“A London Landmark”, recita gloriosa l’insegna dell’Hackney Empire, e su Robert Fripp si potrebbe affiggere un cartello che egualmente recita “A Rock Landmark”, se non fosse per due motivi: il primo è che probabilmente s’incazzerebbe come una belva a essere chiamato “rock” (e anche perché gli stanno affiggendo un cartello addosso, possibilmente); il secondo è che un “landmark” fa pensare a qualcosa di vecchio, di statico, tutto il contrario di quello che sono sempre stati i King Crimson e Robert Fripp medesimo.
La formazione comprende un triplo set di batterie schierate in prima linea: Bill Rieflin, Pat Mastelotto e Gavin Harrison. Il primo, posizionato al centro, si occupa anche delle parti (un tempo di mellotron) di synth, mentre Mastellotto, sulla sinistra, utilizza varie batterie elettroniche e ammennicoli vari. Rimane Gavin Harrison, già batterista dei Porcupine Tree, il quale si occupa di far cadere le mascelle degli astanti in platea sul pavimento. Dietro questa mostruosa sezione percussiva, che detta sin da subito con Larks’ Tongues In Aspic, Part One il durissimo suono dell’intera performance, su una piattaforma soprelevata si trovano Mel Collins, sassofonista della formazione originale e qui ai flauti e al sax, Tony Levin al basso e chapman stick, Jakko Jakszyk, con una chitarra che raffigura la copertina dell’esordio dei Crimson alla ritmica e voce (nonché l’occasionale flauto traverso), e, finalmente, all’estrema destra del palco, lui, Fripp, serissimo, placido, seduto, con le cuffie e la chitarra sulla coscia.
Il suono, che l’Hackney Empire restituisce gloriosamente bene, è furiosamente pesante, come dicevamo, ma mai troppo pesante, ed è uno spettacolo vedere gli arzigogolati incastri del terzetto di fronte costruire una ragnatela ritmica nella quale s’incastrano a meraviglia i quattro dietro. Sarebbe ridondante parlare di assoluta perfezione tecnica parlando di un gruppo assemblato da Fripp, né sorprende che se ne stia in un angolino, immobile, a ricreare vecchie e nuove trame di chitarra (guai a chiamarli “riff”, lo ha ricordato un documentario sulla BBC venerdì scorso, dove Fripp, fiero, diceva di ragionare in termine di “motivi”, non di riff).

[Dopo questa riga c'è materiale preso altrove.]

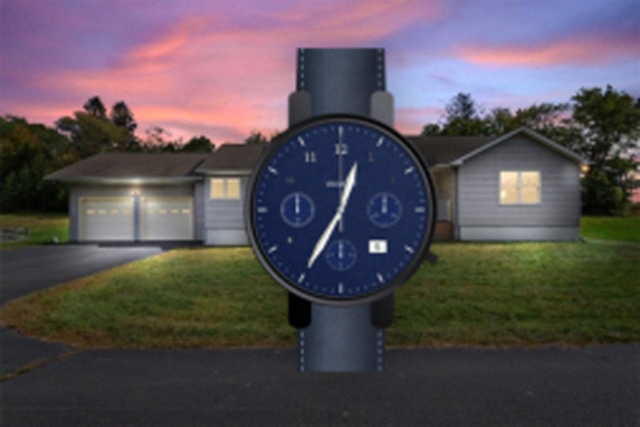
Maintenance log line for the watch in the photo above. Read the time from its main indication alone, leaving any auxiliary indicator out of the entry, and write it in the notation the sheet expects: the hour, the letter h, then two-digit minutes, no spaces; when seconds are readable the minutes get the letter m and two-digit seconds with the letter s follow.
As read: 12h35
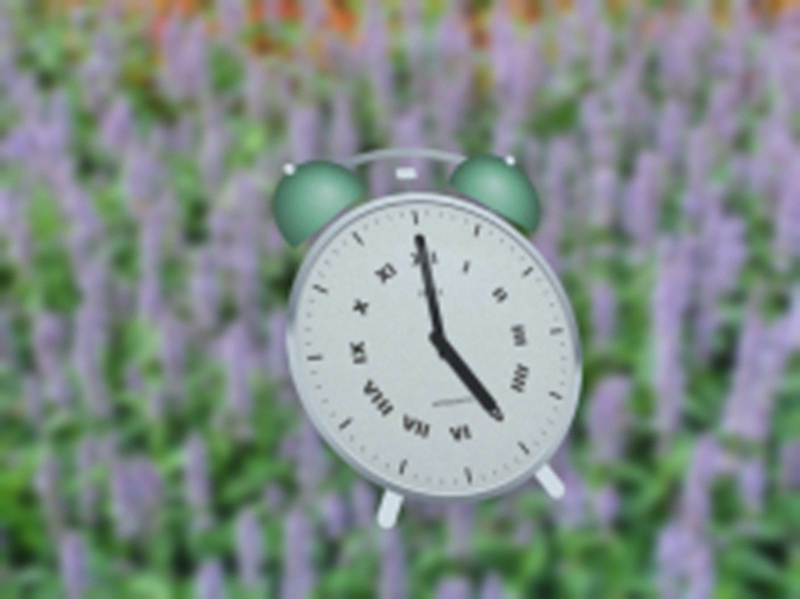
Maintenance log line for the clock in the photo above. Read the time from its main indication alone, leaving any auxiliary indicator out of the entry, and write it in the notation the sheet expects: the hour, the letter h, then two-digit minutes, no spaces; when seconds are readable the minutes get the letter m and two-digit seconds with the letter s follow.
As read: 5h00
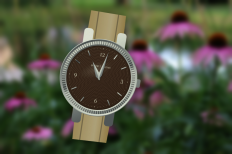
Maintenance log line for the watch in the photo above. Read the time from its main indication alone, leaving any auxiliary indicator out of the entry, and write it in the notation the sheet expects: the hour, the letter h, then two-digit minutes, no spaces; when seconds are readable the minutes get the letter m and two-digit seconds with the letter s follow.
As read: 11h02
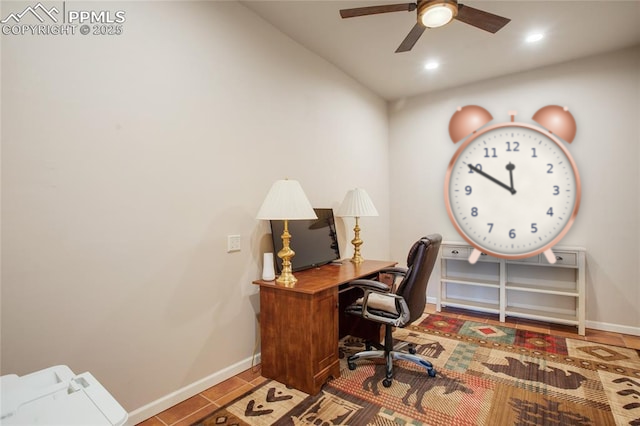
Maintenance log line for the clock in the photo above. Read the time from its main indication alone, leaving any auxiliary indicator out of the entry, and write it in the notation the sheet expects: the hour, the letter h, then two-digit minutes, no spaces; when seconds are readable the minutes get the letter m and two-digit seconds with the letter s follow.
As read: 11h50
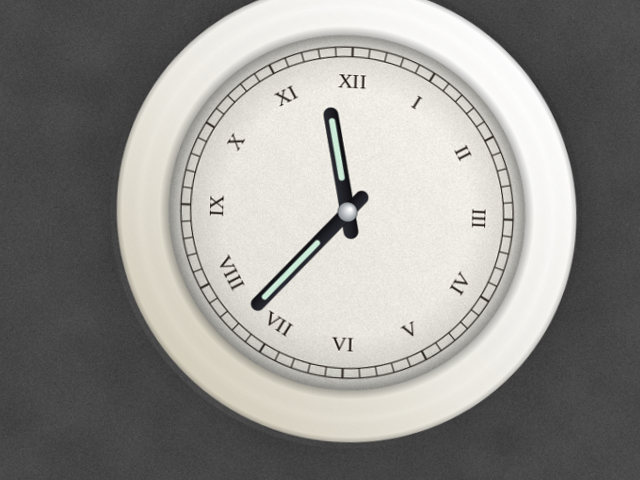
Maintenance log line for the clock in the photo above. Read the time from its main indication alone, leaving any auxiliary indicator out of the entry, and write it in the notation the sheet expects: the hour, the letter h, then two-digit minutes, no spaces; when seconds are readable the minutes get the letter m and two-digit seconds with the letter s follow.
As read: 11h37
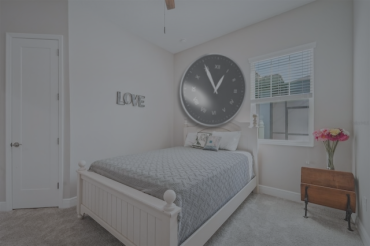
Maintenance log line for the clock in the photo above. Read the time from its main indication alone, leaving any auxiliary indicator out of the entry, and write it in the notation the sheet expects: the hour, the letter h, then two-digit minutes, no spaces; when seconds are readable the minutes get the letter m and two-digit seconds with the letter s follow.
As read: 12h55
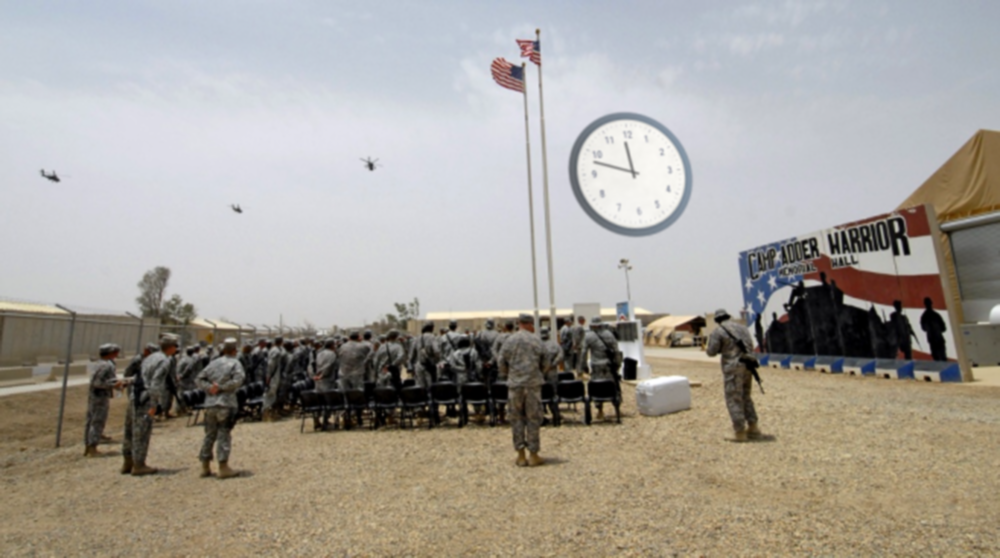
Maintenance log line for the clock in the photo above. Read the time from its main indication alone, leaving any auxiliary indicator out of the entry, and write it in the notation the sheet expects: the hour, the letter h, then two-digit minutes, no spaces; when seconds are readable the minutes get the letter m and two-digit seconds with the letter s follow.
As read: 11h48
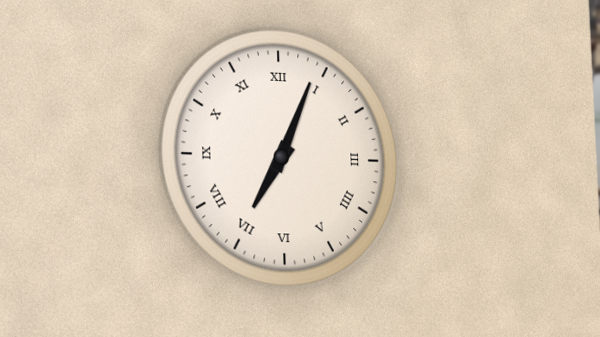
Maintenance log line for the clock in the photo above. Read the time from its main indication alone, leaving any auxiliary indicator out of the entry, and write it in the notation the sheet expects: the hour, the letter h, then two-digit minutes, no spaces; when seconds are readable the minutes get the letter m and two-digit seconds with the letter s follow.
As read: 7h04
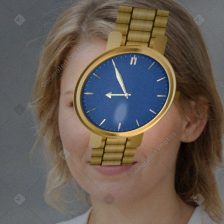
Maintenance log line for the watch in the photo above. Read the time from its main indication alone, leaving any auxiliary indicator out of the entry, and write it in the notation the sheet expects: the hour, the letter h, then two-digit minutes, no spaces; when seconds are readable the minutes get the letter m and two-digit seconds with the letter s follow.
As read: 8h55
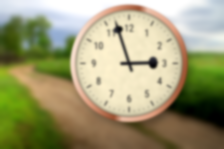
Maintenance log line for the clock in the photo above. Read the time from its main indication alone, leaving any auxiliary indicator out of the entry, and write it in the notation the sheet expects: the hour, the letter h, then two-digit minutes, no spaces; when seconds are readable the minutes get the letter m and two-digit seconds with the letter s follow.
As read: 2h57
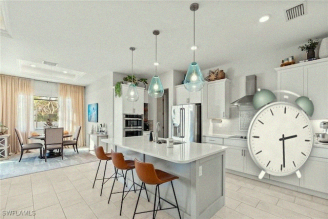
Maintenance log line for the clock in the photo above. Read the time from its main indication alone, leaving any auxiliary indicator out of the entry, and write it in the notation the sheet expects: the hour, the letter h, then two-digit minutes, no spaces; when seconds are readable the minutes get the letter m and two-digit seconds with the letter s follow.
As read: 2h29
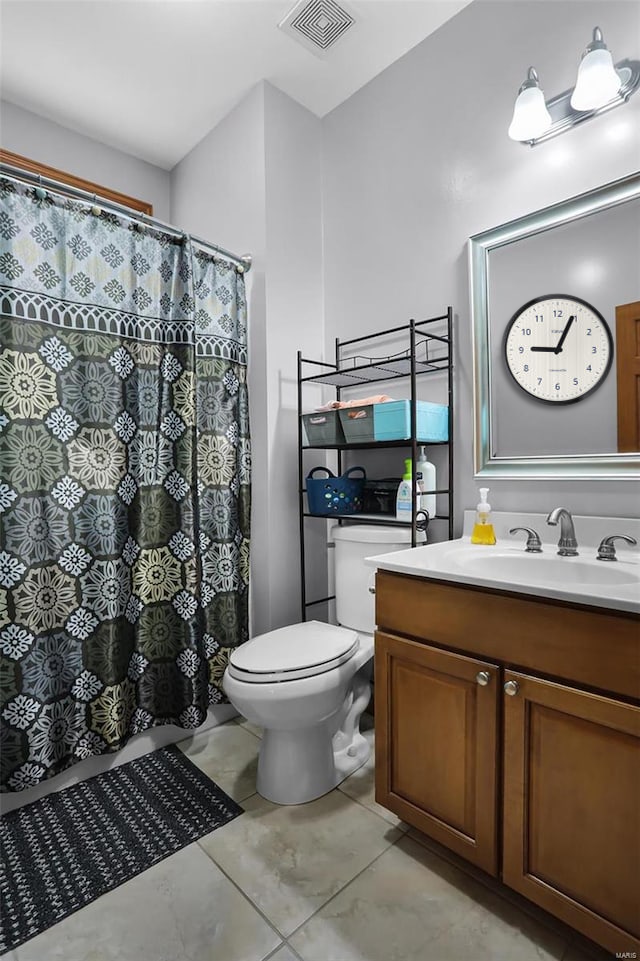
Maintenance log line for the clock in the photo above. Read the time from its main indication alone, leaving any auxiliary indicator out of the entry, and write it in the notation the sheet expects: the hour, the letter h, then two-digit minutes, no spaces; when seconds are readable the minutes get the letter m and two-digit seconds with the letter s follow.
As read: 9h04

La scaletta, oltre alle immancabili Schizoid e Starless, propone Epitaph ed In The Court Of The Crimson King, con la quale si chiude il richiestissimo bis, ma offre altresì numerosi pezzi inediti, tra i quali Suitable Grounds For The Blues e Meltdown, indice forse che non solo Fripp non si è ritirato come disse nel 2012, ma che un nuovo album potrebbe essere all’orizzonte, più duro e sperimentale che mai.
Il pubblico è assolutamente estasiato e offre numerose standing ovation e ruggiti di gioia per ogni pezzo (l’assolo di batteria di Gavin Harrison in 21st Century Schizoid Man ha provocato un applauso che ha fatto tremare il teatro più delle tre batterie). Lunghissima la standing ovation finale, come speriamo possa essere ancora lunghissima la carriera di sua maestà Robert Fripp e di qualunque straordinario musicista abbia deciso di portare con sé questa volta.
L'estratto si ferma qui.